The estimated budget for this initiative is 3 trillion JPY (20 billion USD). It would be funded from tax revenue, rather than relying on national bonds, which are already significantly in deficit.
Just ahead of the election, Prime Minister Ishiba also added to the LDP’s platform a pledge for Japan to raise its nominal GDP to 1 quadrillion JPY (7 trillion USD) by 2040, and to increase average income by more than 50% over the same period.
According to Ishiba, Japan must build a strong economy by prioritising wage growth that exceeds inflation. He asserted that three decades of cost-cutting measures are coming to an end and emphasised that wage increases are the foundation of the government's growth strategy.
Meanwhile, to address a sharp rise in rice prices—double those of last year—the government has pledged comprehensive measures. These include facilitating the distribution of government rice reserves and conducting a detailed review of rice paddy cultivation area policies to ensure a stable food supply.
With this move, Prime Minister Ishiba is targeting one of Japan’s most deeply rooted and sensitive agricultural policies. In response to rising rice prices, he has signalled a willingness to reform Japan’s long-standing rice production adjustment policy, countering opposition parties’ populist proposals to cut consumption tax as a way to support household spending.
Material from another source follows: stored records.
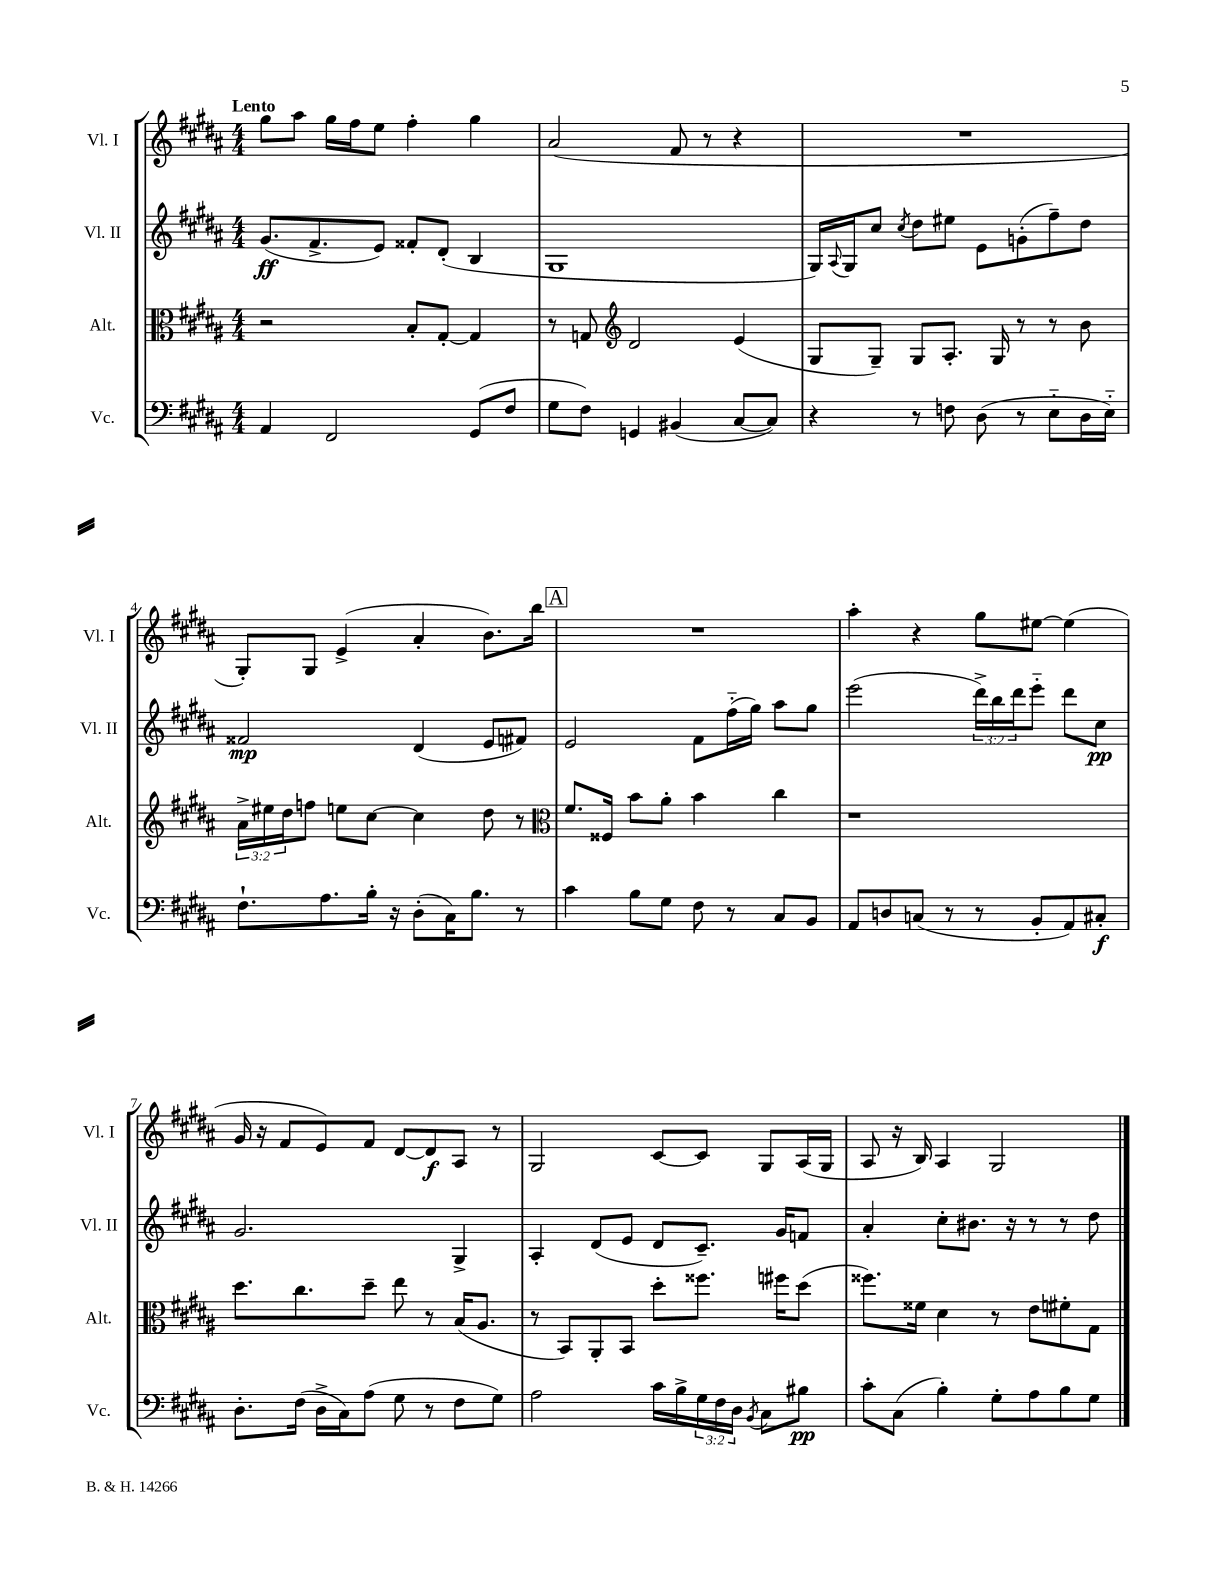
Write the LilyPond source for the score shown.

<<
\new StaffGroup <<
\new Staff = "s0" \with { instrumentName = "Vl. I" shortInstrumentName = "Vl. I" } {
    \clef treble \key b \major \numericTimeSignature \time 4/4 \tempo "Lento"
    gis''8 ais''8 gis''16 fis''16 e''8 fis''4-. gis''4 |
    ais'2( fis'8 r8 r4 |
    R1 |
    gis8-.) gis8 e'4->( ais'4-. b'8.) b''16 |
    \mark \markup { \box "A" } R1 |
    ais''4-. r4 gis''8 eis''8~ eis''4( |
    gis'16 r16 fis'8 e'8) fis'8 dis'8~ dis'8\f ais8 r8 |
    gis2 cis'8~ cis'8 gis8 ais16( gis16 |
    ais8 r16 b16) ais4 gis2 \bar "|." |
}
\new Staff = "s1" \with { instrumentName = "Vl. II" shortInstrumentName = "Vl. II" } {
    \clef treble \key b \major \numericTimeSignature \time 4/4 \override Staff.TupletNumber.text = #tuplet-number::calc-fraction-text
    gis'8.\ff( fis'8.-> e'8) fisis'8-. dis'8-.( b4 |
    gis1 |
    gis16) \appoggiatura { ais8 } gis16 cis''8 \acciaccatura { cis''8 } dis''8 eis''8 e'8 g'8-.( fis''8--) dis''8 |
    fisis'2\mp dis'4( e'8 fis'8) |
    \mark \markup { \box "A" } e'2 fis'8 fis''16-_( gis''16) ais''8 gis''8 |
    e'''2( \tuplet 3/2 { dis'''16->) b''16 dis'''16 } e'''8-_ dis'''8 cis''8\pp |
    gis'2. gis4-> |
    ais4-. dis'8( e'8 dis'8 cis'8.--) gis'16 f'8 |
    ais'4-. cis''8-. bis'8. r16 r8 r8 dis''8 \bar "|." |
}
\new Staff = "s2" \with { instrumentName = "Alt." shortInstrumentName = "Alt." } {
    \clef alto \key b \major \numericTimeSignature \time 4/4 \override Staff.TupletNumber.text = #tuplet-number::calc-fraction-text
    r2 b8-. gis8~-. gis4 |
    r8 g8 \clef treble dis'2 e'4( |
    gis8 gis8--) gis8 ais8.-. gis16 r8 r8 b'8 |
    \tuplet 3/2 { ais'16-> eis''16 dis''16 } f''8 e''8 cis''8~ cis''4 dis''8 r8 |
    \mark \markup { \box "A" } \clef alto fis'8. fisis16 b'8 ais'8-. b'4 cis''4 |
    r1 |
    dis''8. cis''8. dis''8-- e''8 r8 b16( ais8. |
    r8 b,8) ais,8-. b,8 dis''8-. fisis''8. fis''16 dis''8( |
    fisis''8.) fisis'16 dis'4 r8 e'8 fis'8-. gis8 \bar "|." |
}
\new Staff = "s3" \with { instrumentName = "Vc." shortInstrumentName = "Vc." } {
    \clef bass \key b \major \numericTimeSignature \time 4/4 \override Staff.TupletNumber.text = #tuplet-number::calc-fraction-text
    ais,4 fis,2 gis,8( fis8 |
    gis8 fis8) g,4 bis,4( cis8~ cis8) |
    r4 r8 f8 dis8( r8 e8-_ dis16 e16-_) |
    fis8.-! ais8. b16-. r16 dis8-.( cis16) b8. r8 |
    \mark \markup { \box "A" } cis'4 b8 gis8 fis8 r8 cis8 b,8 |
    ais,8 d8 c8( r8 r8 b,8-. ais,8) cis8-.\f |
    dis8.-. fis16( dis16-> cis16) ais8( gis8 r8 fis8 gis8) |
    ais2 cis'16 b16-> \tuplet 3/2 { gis16 fis16 dis16 } \acciaccatura { b,8 } cis8 bis8\pp |
    cis'8-. cis8( b4-.) gis8-. ais8 b8 gis8 \bar "|." |
}
>>
>>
Ishiba opposes tax cuts, warning that such measures could undermine efforts to secure sufficient funding for social welfare and pension programmes, especially at a time when Japan’s fiscal health is one of the weakest among major economies.
In contrast, most opposition parties advocate reducing or eliminating consumption tax as a key measure in their platforms for the Upper House election.
The CDPJ, for example, proposes reducing the consumption tax on food to zero within one year, starting in April 2026, while introducing tax deductions combined with subsidies. The party also supports providing a 20,000 JPY cash handout per person until the tax reduction is implemented.
The Japan Innovation Party suggests temporarily abolishing the consumption tax on food until March 2027 and cutting social insurance premiums by 60,000 JPY annually for each working-age individual.
The fact that all political parties in Japan are prioritising measures to combat rising prices highlights the growing inflationary pressure on the world’s fourth-largest economy. These policy positions will also play a crucial role in shaping the outcome of the Upper House election.